=== EXCERPT TO READ ===

Clause 26 has the capacity to prevent any campaigning organisation mounting a major campaign against a Bill before Parliament in the regulatory period proposed —in other words, from September this year to May 2015 and, as others have said, for one year in every five thereafter. If Clause 26, together with the rest of the provisions in the Bill currently proposed by the Government, including today’s government amendments, had been in force in 2005, because of the 60% spending limit reduction and the inclusion of staff costs in the expenditure that has to be accounted for, it would simply not have been possible, for example, to mount rallies and marches on the scale organised by the Countryside Alliance—of which, I remind the House, I am president—all of which took place in what would have been the regulatory period for the 2005 election. I suspect that other major protests, such as the Stop the War march, would also have been troubled by the spending limits.
Although it is defective, PPERA was liveable with because the expenditure limits were set at a level which did not capture the activity of most campaigners and because staff costs did not have to be included in returns. Campaigners were therefore able to live with the legislation. However, this is not so with Clause 26 as it currently stands. As the noble and right reverend Lord, Lord Harries, said, it provides an opportunity for a Government to reserve the introduction of particularly contentious legislation to the year before an election—the regulatory period—knowing full well that opposition will be seriously restricted by the financial limits imposed under the Bill. While I accept that opposition would not be wholly silenced, it would, effectively, be seriously curtailed.
For those who have not followed it as closely as others, political campaigning under the Bill does not necessarily involve campaigning for or against a particular candidate or party. I prefer to call that “Political” campaigning with a capital “P”. Under the Charity Commission’s guidance, no charity is permitted to do that. The Bill goes further and restricts what I call political campaigning with a small “p”: in other words, campaigning on a policy, which is what many charities do. You do not have to make any mention of a particular party or candidate to be caught by the Bill, but you will be if your campaign can reasonably be regarded as intended to promote or secure electoral success, even if it can be regarded as intending to achieve some other purpose too. It does not matter that your campaign is long-standing if it fulfils those criteria. As the Minister has repeatedly said, the test is an objective one. So it is also irrelevant if your intentions, as the campaigner, were solely concerned with the issue and not with the election.

===

Summarize the excerpt on Clause 26 in two sentences. Work only from the excerpt on Clause 26 and bring in nothing else.

=== RECORD SET ===

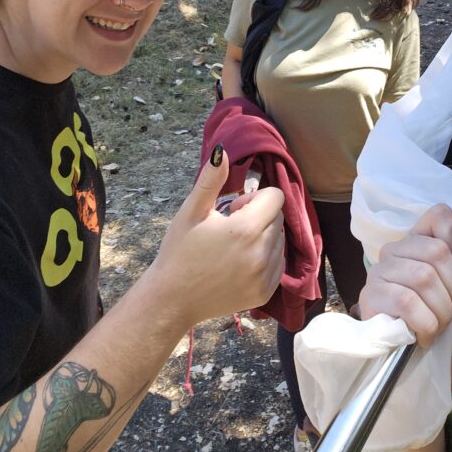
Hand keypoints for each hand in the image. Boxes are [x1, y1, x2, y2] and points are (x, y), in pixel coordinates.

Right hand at [150, 150, 284, 327]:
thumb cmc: (179, 251)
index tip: (233, 209)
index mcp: (246, 229)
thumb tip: (223, 151)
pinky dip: (266, 258)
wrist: (171, 300)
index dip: (255, 198)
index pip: (276, 197)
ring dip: (263, 237)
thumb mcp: (191, 211)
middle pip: (278, 218)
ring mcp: (265, 276)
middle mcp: (261, 253)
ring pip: (280, 241)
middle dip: (259, 216)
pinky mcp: (264, 293)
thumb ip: (211, 180)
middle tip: (230, 227)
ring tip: (233, 246)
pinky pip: (279, 265)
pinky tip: (239, 263)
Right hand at [359, 204, 451, 373]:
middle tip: (449, 310)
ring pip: (423, 276)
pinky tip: (421, 335)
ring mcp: (380, 271)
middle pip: (437, 250)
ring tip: (436, 326)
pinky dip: (425, 325)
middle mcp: (398, 249)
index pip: (439, 214)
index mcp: (424, 241)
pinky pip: (406, 300)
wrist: (439, 370)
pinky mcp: (371, 297)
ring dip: (441, 312)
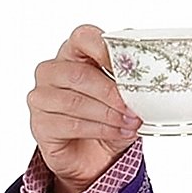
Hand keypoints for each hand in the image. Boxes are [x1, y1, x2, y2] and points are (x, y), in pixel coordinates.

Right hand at [27, 24, 142, 192]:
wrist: (95, 155)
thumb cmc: (109, 115)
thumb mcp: (124, 93)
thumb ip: (130, 76)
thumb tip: (150, 66)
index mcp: (73, 53)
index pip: (82, 37)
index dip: (103, 47)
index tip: (125, 64)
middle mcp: (52, 71)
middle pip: (79, 74)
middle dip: (111, 92)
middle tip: (133, 106)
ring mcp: (41, 97)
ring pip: (75, 102)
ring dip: (108, 114)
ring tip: (131, 122)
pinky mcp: (40, 124)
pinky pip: (71, 124)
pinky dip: (100, 129)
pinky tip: (118, 132)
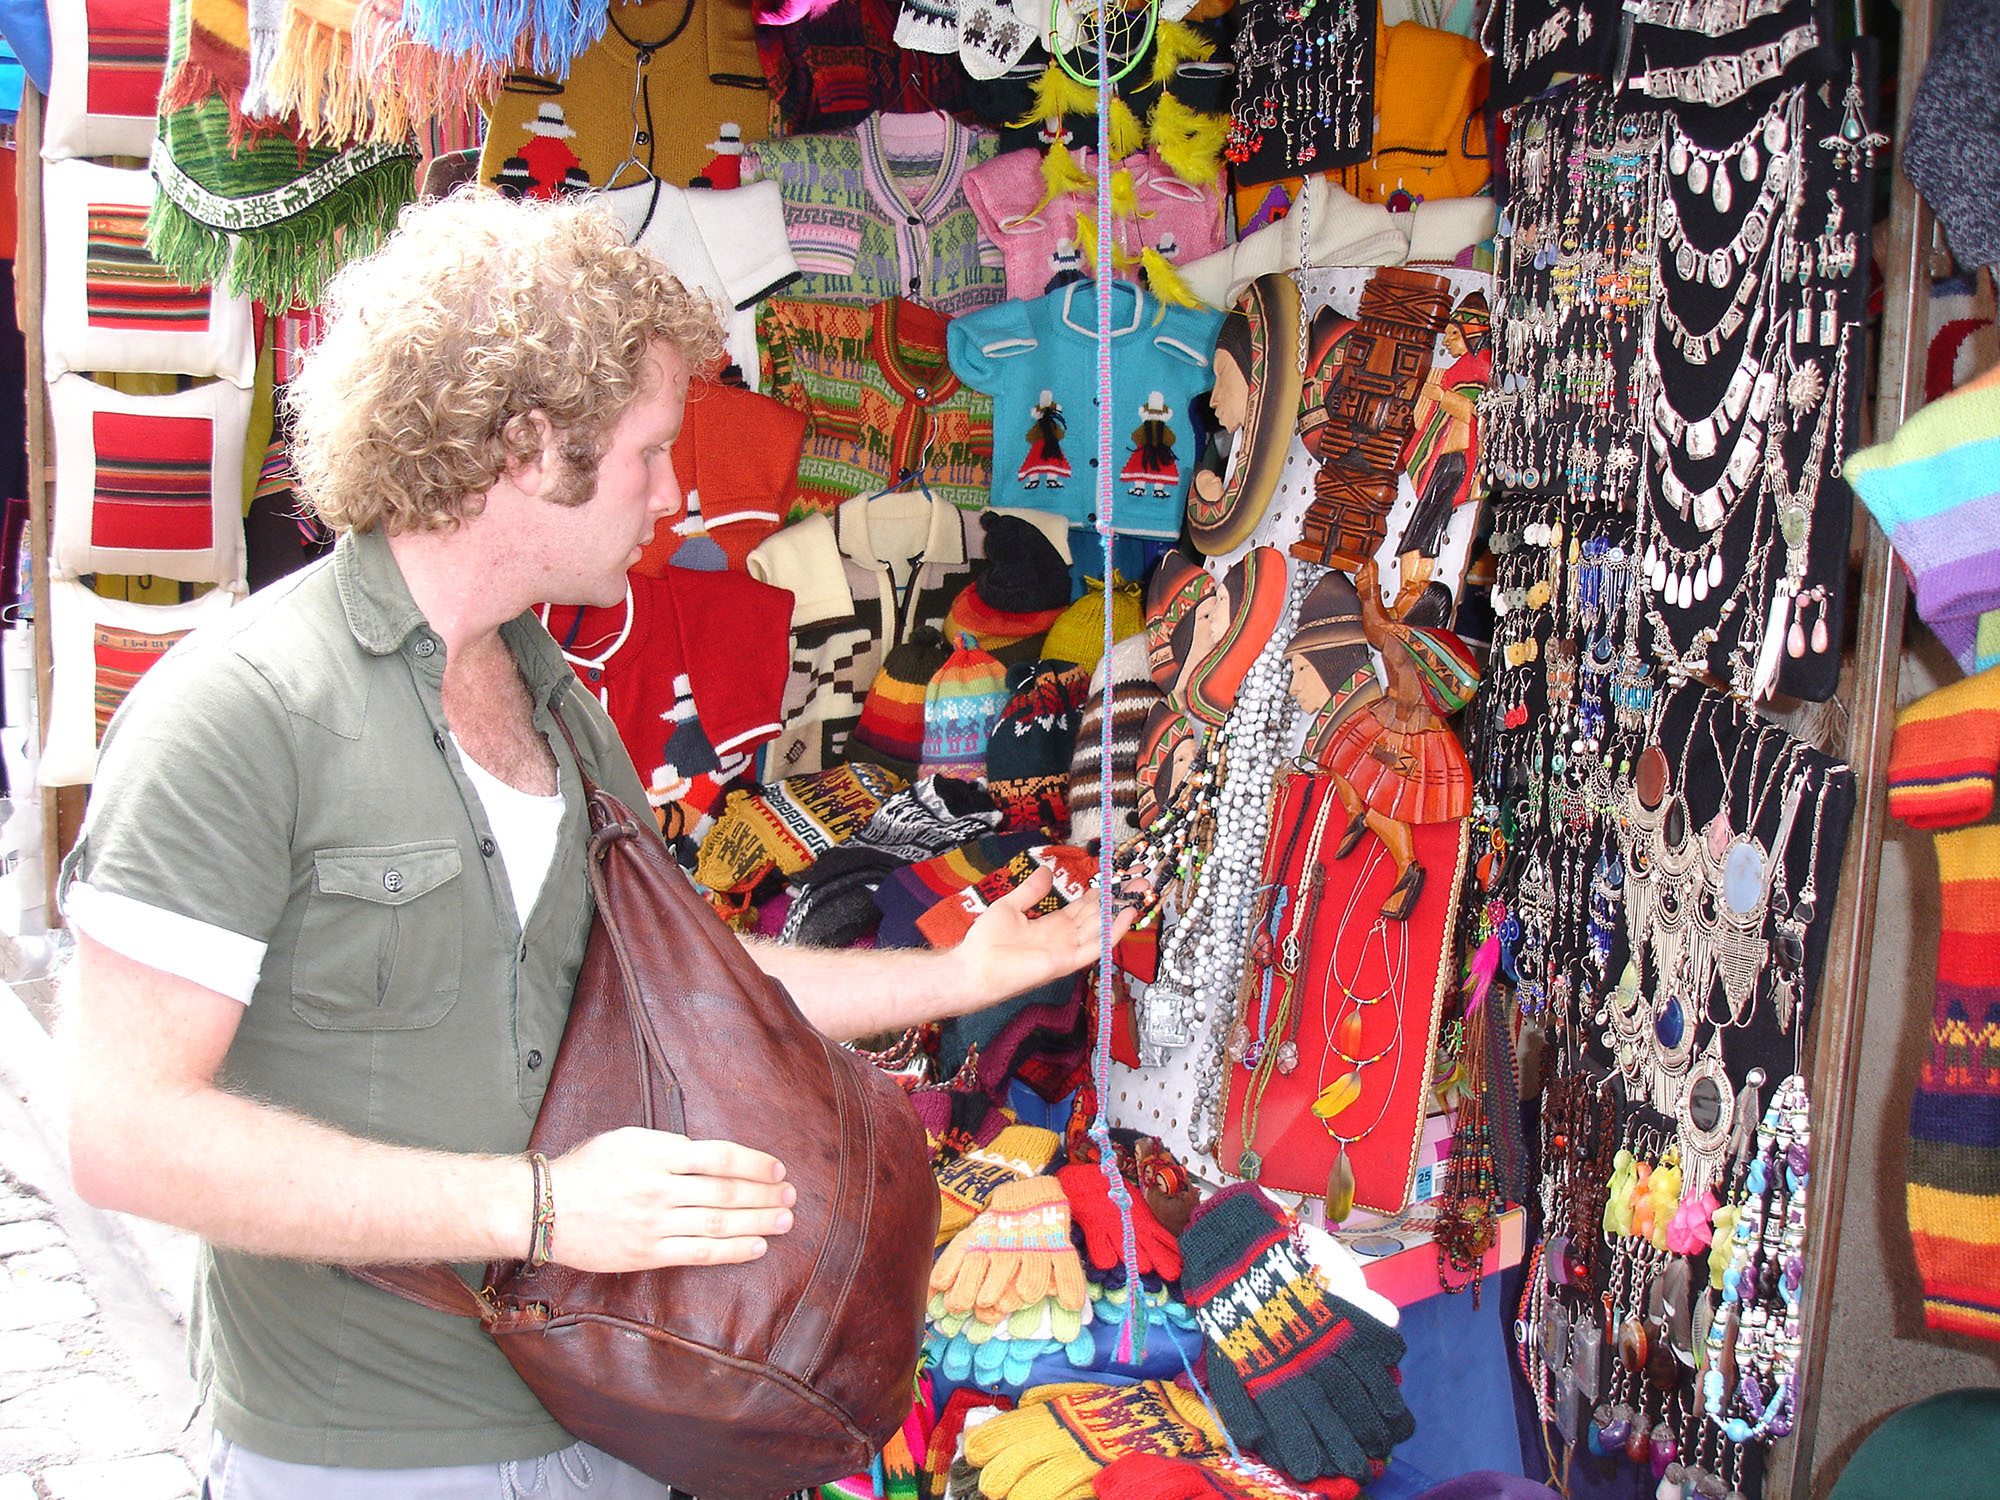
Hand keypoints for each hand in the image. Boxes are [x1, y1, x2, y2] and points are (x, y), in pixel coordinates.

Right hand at [542, 1126, 794, 1272]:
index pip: (719, 1157)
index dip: (754, 1164)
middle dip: (764, 1194)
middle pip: (725, 1191)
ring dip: (757, 1222)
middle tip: (790, 1196)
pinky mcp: (647, 1253)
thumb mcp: (629, 1139)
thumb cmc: (588, 1168)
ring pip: (718, 1223)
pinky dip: (732, 1250)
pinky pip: (699, 1253)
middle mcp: (659, 1187)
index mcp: (657, 1152)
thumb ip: (671, 1147)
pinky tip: (756, 1247)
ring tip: (784, 1220)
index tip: (777, 1169)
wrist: (545, 1208)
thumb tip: (715, 1158)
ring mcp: (654, 1223)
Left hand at [951, 866, 1136, 1010]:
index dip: (1101, 894)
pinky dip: (1112, 932)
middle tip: (1139, 881)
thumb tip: (1046, 871)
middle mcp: (1063, 938)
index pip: (1083, 908)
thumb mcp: (1009, 906)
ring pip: (1101, 928)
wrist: (973, 968)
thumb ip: (1031, 891)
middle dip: (1118, 899)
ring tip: (1140, 892)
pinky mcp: (1066, 962)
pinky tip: (1126, 915)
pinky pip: (1095, 947)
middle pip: (1098, 916)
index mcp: (1051, 926)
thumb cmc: (985, 943)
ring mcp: (1067, 950)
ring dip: (1121, 911)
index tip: (1116, 880)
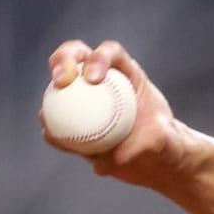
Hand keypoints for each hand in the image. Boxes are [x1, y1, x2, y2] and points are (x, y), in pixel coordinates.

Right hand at [40, 39, 188, 186]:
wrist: (156, 159)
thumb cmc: (165, 142)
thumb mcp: (167, 140)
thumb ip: (152, 140)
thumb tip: (121, 154)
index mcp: (127, 73)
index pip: (111, 53)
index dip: (99, 57)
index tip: (93, 78)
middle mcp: (102, 80)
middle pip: (77, 56)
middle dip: (63, 59)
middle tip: (61, 81)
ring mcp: (85, 99)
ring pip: (60, 88)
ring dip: (50, 95)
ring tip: (46, 114)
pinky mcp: (76, 123)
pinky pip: (60, 124)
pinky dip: (55, 129)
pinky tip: (53, 137)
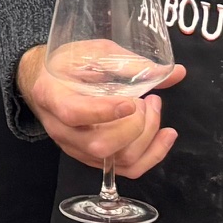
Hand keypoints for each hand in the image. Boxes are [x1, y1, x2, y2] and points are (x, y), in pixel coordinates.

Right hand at [18, 42, 183, 177]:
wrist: (46, 82)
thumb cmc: (68, 63)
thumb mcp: (93, 52)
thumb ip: (130, 63)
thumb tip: (176, 73)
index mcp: (53, 96)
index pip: (74, 114)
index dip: (104, 112)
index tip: (131, 102)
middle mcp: (62, 130)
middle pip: (101, 145)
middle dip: (136, 125)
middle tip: (147, 100)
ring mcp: (77, 149)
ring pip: (118, 160)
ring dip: (148, 136)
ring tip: (152, 108)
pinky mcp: (93, 159)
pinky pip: (128, 170)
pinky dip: (153, 154)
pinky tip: (165, 135)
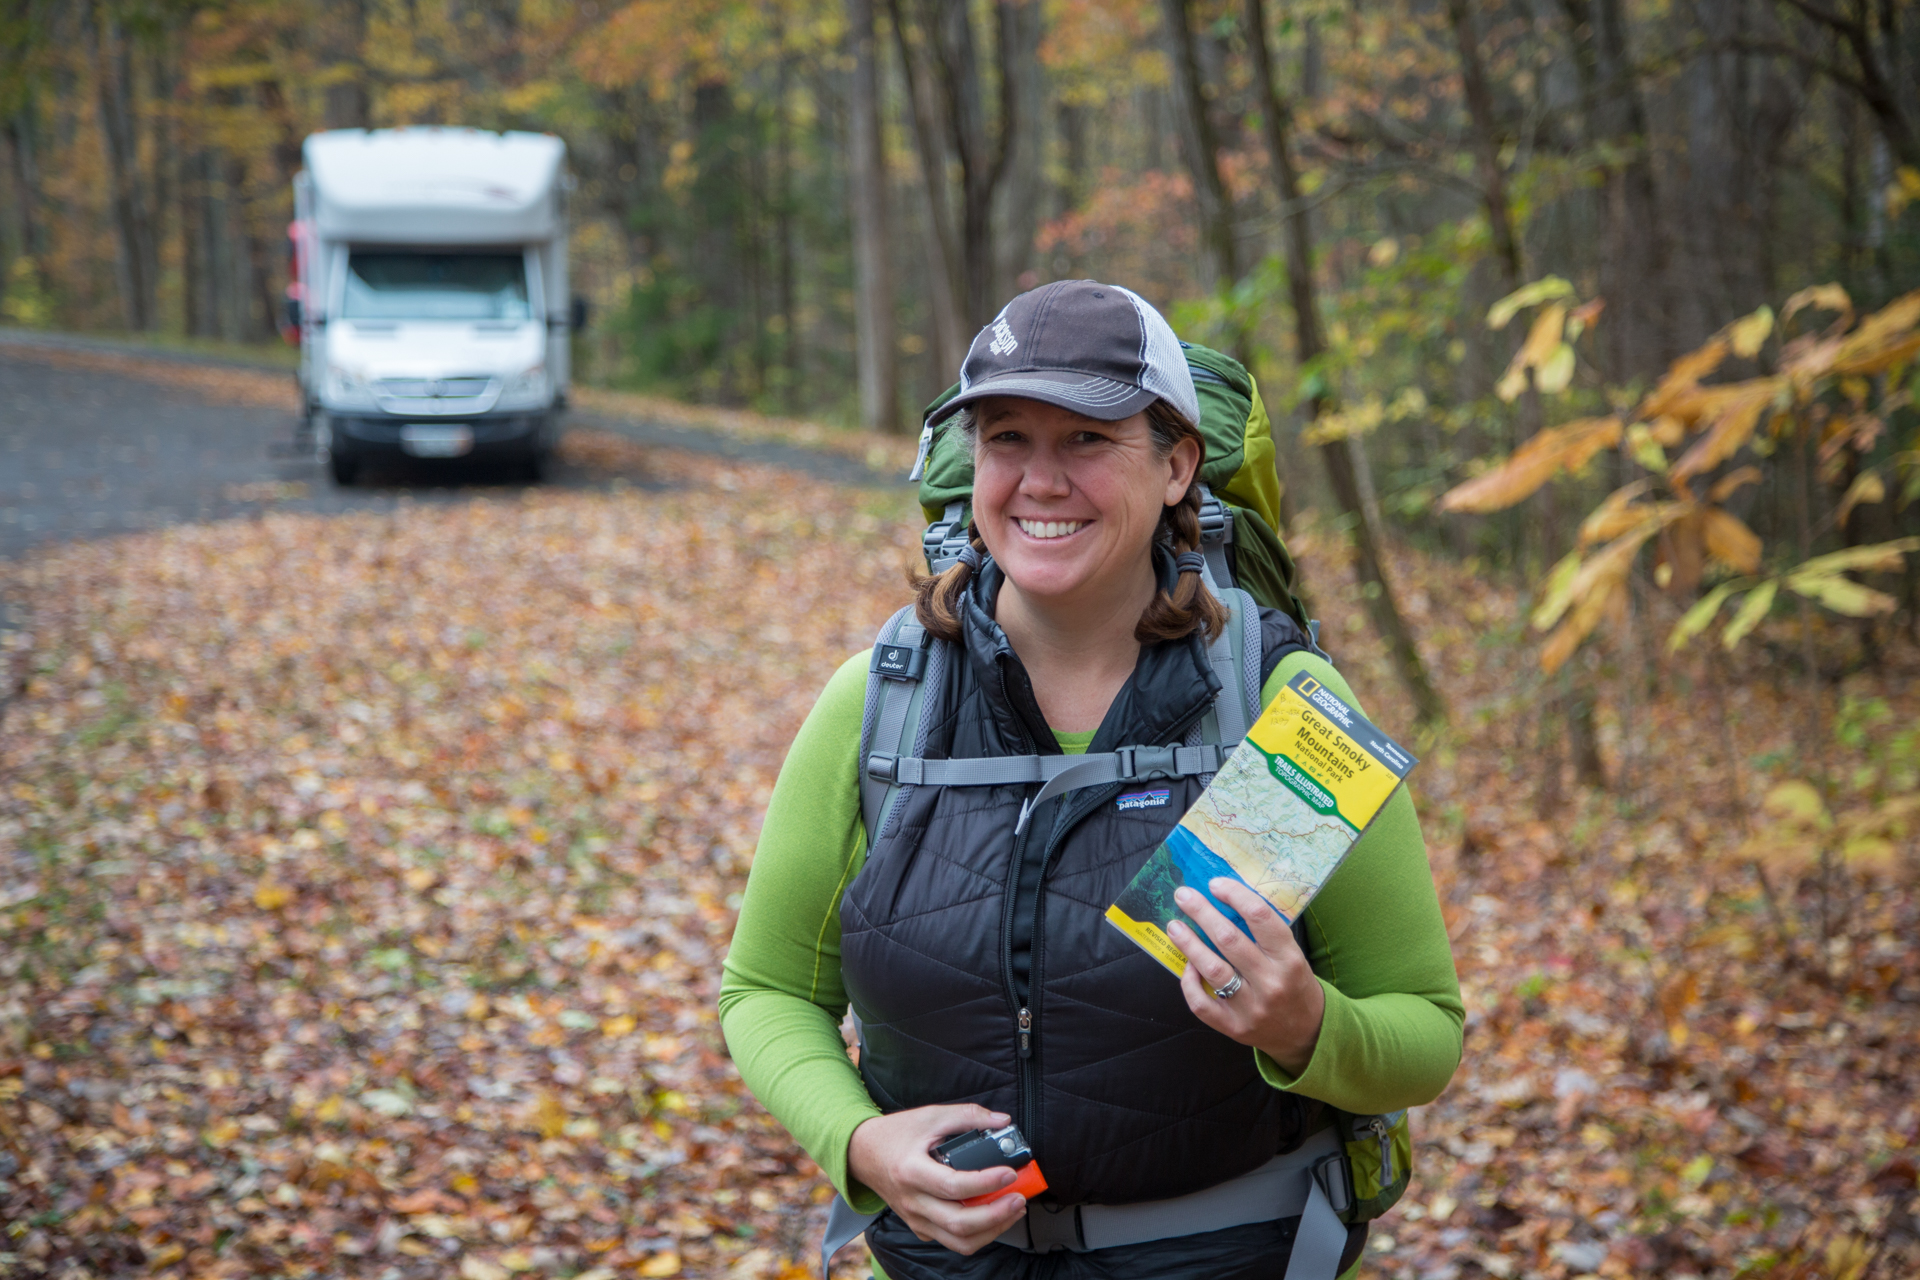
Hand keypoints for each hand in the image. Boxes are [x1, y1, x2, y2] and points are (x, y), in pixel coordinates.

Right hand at [846, 1104, 1029, 1255]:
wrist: (863, 1153)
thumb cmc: (897, 1134)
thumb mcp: (931, 1115)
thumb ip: (968, 1116)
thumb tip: (1002, 1121)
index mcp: (912, 1171)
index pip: (953, 1186)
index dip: (985, 1183)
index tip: (1009, 1173)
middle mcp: (912, 1201)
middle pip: (958, 1223)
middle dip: (996, 1215)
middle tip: (1019, 1198)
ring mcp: (915, 1218)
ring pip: (958, 1241)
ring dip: (992, 1230)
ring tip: (1012, 1209)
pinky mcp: (920, 1227)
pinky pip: (951, 1241)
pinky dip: (978, 1234)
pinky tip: (994, 1216)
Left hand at [1168, 878, 1325, 1075]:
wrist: (1307, 1032)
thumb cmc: (1294, 984)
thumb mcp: (1291, 955)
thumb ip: (1263, 933)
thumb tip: (1223, 899)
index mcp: (1289, 959)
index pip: (1260, 918)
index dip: (1234, 896)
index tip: (1215, 884)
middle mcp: (1271, 983)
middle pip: (1229, 940)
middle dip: (1202, 913)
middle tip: (1184, 895)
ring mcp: (1251, 1008)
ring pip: (1212, 970)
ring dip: (1189, 944)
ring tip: (1174, 926)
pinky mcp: (1234, 1027)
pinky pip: (1201, 1003)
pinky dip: (1189, 981)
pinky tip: (1186, 965)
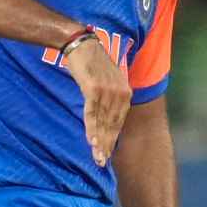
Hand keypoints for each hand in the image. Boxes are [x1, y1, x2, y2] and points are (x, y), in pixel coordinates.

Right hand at [62, 37, 131, 165]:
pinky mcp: (94, 89)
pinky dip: (91, 128)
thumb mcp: (106, 81)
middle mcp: (120, 93)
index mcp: (125, 92)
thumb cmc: (91, 62)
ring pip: (102, 122)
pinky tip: (91, 141)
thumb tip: (104, 117)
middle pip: (112, 125)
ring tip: (96, 157)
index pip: (118, 122)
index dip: (112, 140)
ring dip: (99, 141)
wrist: (81, 44)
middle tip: (101, 163)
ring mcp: (108, 91)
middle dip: (106, 146)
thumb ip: (109, 98)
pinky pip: (92, 113)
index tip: (107, 155)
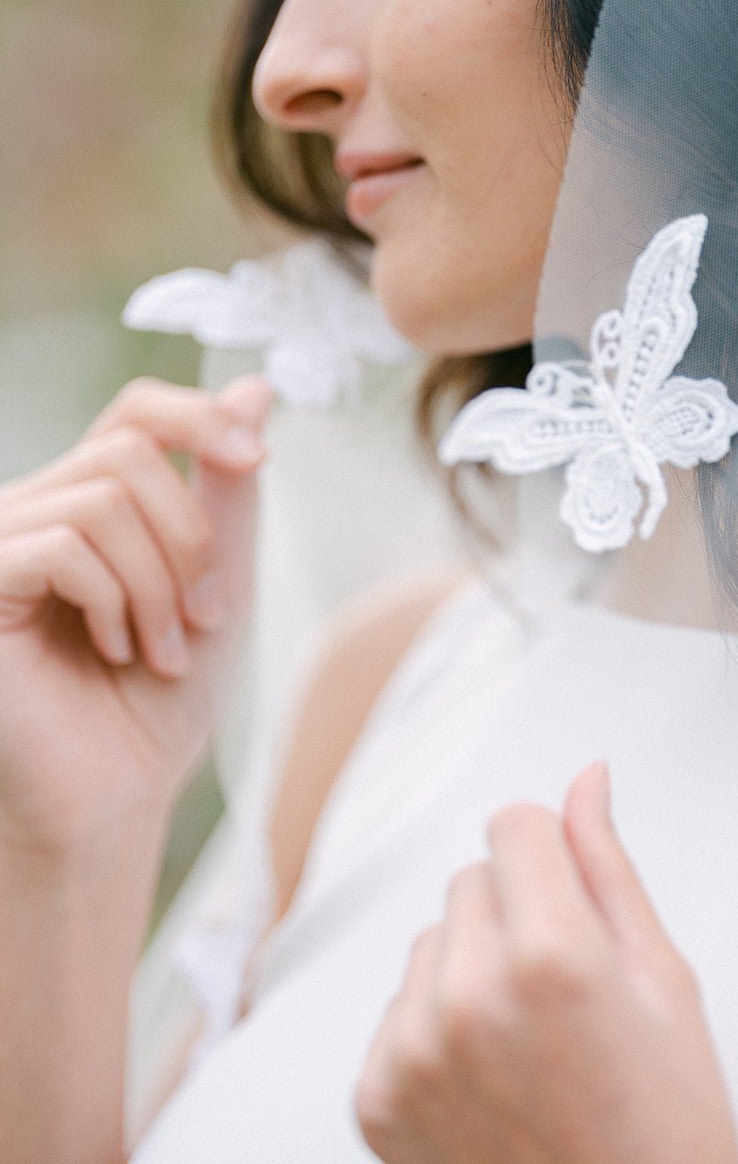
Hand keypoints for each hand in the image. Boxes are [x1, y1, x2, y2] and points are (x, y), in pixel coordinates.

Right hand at [0, 374, 272, 852]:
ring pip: (104, 500)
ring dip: (159, 584)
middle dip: (188, 537)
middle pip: (128, 451)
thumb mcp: (216, 579)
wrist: (113, 797)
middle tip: (204, 617)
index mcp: (87, 501)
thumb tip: (254, 386)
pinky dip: (113, 601)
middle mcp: (34, 509)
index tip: (257, 457)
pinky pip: (62, 547)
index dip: (198, 416)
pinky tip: (116, 653)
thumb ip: (227, 487)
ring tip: (163, 650)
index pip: (134, 411)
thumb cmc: (159, 698)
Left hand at [354, 762, 737, 1163]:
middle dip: (516, 911)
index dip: (553, 856)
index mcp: (551, 955)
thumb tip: (588, 782)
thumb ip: (609, 868)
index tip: (574, 901)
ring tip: (530, 1042)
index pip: (515, 822)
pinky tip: (491, 1079)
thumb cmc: (662, 1134)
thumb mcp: (663, 985)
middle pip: (471, 878)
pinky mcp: (378, 1098)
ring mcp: (415, 1051)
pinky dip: (434, 1030)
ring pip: (431, 942)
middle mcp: (469, 997)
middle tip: (565, 992)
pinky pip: (398, 1010)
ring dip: (469, 968)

===

> [WRITTEN RESPONSE]
Clause 26, together with the Bill's 60% cut to spending limits and its inclusion of staff costs, could prevent campaigning organizations from mounting major campaigns against a Bill during the regulatory period, and it would have made the Countryside Alliance's 2005 rallies and marches impossible. Unlike PPERA, whose limits did not capture most campaigners and left out staff costs, the clause would let a Government save contentious legislation for the year before an election, and it reaches policy campaigning whenever a campaign can reasonably be regarded as intended to promote electoral success, whatever the campaigner's own intentions.